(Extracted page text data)
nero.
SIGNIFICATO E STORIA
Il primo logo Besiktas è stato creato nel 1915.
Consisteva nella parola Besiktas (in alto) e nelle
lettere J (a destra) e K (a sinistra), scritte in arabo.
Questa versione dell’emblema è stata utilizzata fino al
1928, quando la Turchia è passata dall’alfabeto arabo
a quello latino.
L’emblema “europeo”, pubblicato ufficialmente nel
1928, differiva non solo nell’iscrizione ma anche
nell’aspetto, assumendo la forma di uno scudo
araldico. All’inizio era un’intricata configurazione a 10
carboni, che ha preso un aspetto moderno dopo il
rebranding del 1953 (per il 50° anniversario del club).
--
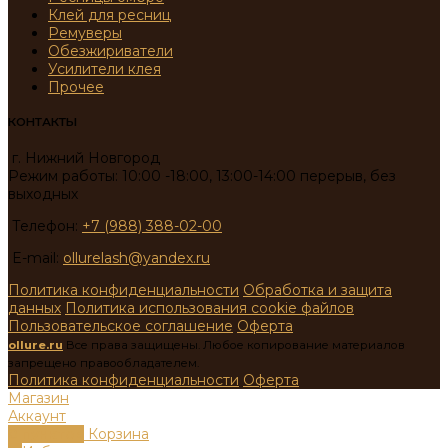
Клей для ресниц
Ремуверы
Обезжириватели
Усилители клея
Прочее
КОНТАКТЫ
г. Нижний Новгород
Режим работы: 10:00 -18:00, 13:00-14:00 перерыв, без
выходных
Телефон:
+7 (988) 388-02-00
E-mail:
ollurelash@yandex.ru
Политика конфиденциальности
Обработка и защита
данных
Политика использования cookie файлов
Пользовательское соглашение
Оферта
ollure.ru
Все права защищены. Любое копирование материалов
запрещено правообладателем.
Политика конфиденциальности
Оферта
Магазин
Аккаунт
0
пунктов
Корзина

» Written task:
Take every line above where "Besiktas" appears and copy it.

» Task output:
Il primo logo Besiktas è stato creato nel 1915.
Consisteva nella parola Besiktas (in alto) e nelle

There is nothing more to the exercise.